Compiti da svolgere:
1. Elenca, per favore, tutti i reparti dell'ospedale nominati nel brano sul pronto soccorso in Val Seriana.
2. Porta avanti il brano sul pronto soccorso in Val Seriana, ripartendo subito dopo la sua ultima frase.

Il racconto parte fin dai primissimi, drammatici momenti, mentre tutta Italia guarda con apprensione a Codogno, ignara di quello che sta per succedere, che sta già succedendo in Val Seriana. «La prima anomalia si verifica nella giornata di domenica 23 febbraio – scrivono i due operatori, che chiedono l’anonimato –, quando, a seguito della diagnosi di positività di alcuni pazienti ricoverati in medicina e transitati dalla chirurgia e dal pronto soccorso, veniva presa la decisione di chiudere il pronto soccorso dell’ospedale. Solo poche ore dopo, incomprensibilmente, il pronto soccorso veniva riaperto, senza nessun intervento di sanificazione e senza la costituzione immediata di triage differenziati né di percorsi alternativi per i pazienti che erano subito tornati ad afferire».

Sezione dati:
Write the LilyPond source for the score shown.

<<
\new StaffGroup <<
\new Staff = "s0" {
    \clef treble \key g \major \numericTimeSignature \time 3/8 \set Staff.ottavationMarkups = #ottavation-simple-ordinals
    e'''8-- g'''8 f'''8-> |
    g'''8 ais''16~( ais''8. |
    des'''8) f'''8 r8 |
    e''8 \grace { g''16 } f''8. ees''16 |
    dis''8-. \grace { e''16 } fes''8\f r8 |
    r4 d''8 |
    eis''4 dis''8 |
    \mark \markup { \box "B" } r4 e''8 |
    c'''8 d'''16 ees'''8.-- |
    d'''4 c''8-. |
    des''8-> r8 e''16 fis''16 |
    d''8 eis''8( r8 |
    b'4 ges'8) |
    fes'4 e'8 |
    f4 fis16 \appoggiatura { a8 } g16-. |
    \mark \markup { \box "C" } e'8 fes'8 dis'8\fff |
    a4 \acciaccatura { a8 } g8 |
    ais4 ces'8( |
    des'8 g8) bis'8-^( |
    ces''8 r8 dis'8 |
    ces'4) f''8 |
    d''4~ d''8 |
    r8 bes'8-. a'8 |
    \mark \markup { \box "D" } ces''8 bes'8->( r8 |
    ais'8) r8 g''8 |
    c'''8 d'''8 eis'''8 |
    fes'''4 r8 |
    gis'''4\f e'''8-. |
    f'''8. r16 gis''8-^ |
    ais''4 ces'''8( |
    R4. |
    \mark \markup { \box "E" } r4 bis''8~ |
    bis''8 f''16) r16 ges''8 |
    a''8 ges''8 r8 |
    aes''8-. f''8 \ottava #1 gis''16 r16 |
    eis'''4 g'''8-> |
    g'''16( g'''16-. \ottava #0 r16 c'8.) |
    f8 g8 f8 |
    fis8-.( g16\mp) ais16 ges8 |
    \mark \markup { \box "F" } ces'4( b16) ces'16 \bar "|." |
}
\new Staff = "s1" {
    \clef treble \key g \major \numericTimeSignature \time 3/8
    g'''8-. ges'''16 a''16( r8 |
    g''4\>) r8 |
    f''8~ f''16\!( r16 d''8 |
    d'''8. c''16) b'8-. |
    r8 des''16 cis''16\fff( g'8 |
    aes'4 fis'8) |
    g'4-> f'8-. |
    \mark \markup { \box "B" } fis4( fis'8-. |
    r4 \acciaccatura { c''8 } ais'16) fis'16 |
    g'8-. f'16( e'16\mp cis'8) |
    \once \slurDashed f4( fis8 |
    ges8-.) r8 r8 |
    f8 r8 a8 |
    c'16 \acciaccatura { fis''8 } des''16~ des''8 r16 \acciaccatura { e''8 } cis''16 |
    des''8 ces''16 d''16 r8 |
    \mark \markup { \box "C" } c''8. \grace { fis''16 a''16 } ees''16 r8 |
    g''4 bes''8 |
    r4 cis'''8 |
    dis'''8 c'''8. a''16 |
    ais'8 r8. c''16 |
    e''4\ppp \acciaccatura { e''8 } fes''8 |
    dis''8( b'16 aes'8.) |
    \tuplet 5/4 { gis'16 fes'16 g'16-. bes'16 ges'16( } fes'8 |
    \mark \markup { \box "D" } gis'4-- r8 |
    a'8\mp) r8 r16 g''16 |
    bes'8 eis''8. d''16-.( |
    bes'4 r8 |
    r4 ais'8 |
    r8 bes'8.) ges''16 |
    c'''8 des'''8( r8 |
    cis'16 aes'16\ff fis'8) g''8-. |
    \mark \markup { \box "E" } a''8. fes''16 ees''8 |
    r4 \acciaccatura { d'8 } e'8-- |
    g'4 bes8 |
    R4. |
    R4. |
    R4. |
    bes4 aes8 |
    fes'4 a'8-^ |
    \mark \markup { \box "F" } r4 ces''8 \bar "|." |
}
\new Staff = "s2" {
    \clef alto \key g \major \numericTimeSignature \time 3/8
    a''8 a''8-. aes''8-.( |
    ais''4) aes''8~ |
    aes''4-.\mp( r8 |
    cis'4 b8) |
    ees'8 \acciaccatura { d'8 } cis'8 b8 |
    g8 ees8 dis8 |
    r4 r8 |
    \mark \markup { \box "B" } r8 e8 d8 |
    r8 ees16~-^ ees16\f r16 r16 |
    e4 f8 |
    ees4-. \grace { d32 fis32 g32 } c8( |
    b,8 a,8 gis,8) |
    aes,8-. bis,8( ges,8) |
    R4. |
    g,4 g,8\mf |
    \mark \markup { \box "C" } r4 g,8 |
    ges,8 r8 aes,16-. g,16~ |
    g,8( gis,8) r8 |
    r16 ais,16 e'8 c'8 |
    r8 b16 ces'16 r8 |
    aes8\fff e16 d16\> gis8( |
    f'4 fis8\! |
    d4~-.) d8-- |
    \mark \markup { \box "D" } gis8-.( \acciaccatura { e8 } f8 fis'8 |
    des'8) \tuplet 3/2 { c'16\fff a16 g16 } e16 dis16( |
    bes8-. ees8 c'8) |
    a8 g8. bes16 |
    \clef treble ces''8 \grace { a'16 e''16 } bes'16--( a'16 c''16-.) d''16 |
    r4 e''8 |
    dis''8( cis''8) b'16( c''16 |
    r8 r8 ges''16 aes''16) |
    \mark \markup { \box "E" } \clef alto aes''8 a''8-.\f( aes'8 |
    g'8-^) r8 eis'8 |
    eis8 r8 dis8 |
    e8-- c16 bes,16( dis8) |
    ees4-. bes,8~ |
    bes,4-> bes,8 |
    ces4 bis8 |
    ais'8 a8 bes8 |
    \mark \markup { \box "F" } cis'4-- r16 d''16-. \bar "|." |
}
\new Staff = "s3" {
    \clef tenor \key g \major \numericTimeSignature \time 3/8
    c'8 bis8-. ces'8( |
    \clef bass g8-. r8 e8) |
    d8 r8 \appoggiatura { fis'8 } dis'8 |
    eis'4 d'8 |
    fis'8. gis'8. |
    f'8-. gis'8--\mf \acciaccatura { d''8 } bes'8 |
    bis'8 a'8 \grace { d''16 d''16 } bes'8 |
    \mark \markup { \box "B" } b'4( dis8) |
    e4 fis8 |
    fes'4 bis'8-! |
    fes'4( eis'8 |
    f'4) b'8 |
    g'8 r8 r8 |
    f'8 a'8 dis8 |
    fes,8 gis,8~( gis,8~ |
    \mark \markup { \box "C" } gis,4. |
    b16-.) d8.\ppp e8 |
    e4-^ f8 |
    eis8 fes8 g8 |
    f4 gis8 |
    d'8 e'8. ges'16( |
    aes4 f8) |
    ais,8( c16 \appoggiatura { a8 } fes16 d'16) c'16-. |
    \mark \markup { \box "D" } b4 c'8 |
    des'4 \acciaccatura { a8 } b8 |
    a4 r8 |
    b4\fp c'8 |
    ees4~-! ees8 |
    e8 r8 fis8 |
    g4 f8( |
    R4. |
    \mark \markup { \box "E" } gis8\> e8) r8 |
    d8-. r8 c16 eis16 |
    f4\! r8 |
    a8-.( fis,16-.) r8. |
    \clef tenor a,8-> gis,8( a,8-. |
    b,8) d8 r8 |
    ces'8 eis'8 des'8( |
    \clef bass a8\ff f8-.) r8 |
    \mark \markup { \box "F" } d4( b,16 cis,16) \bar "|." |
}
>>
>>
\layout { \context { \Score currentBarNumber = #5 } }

Risultati in ordine:
1. medicina, chirurgia, pronto soccorso

2.
Momenti di confusione, forse comprensibili nella fase iniziale dell’epidemia, cui però sarebbero seguite disposizioni contradditorie, complicando di fatto il tentativo di circoscrivere il focolaio. «Nei giorni successivi – continuano –, diversi operatori, sia medici che infermieri del pronto soccorso ma anche di altri reparti di degenza, risultavano positivi ai tamponi per Covid-19, molti essendo sintomatici. Si sottolinea che tali tamponi erano stati eseguiti, in base a quelle che erano le indicazioni iniziali, sulle persone che erano venute in contatto con i casi accertati, pur in assenza di sintomatologia.
Nei giorni immediatamente successivi cambiavano le disposizioni, per cui tutti i contatti stretti (pazienti e operatori) delle persone accertate positive non venivano più sottoposti a tampone se asintomatici. Come pensare quindi di delimitare il contagio isolando i possibili vettori? Senza ricerca attiva di possibili positivi tra pazienti e operatori transitati nei reparti a rischio? In quei giorni, peraltro, venivano utilizzati Dpi (dispositivi di protezione personale, ndr) del tutto incompleti».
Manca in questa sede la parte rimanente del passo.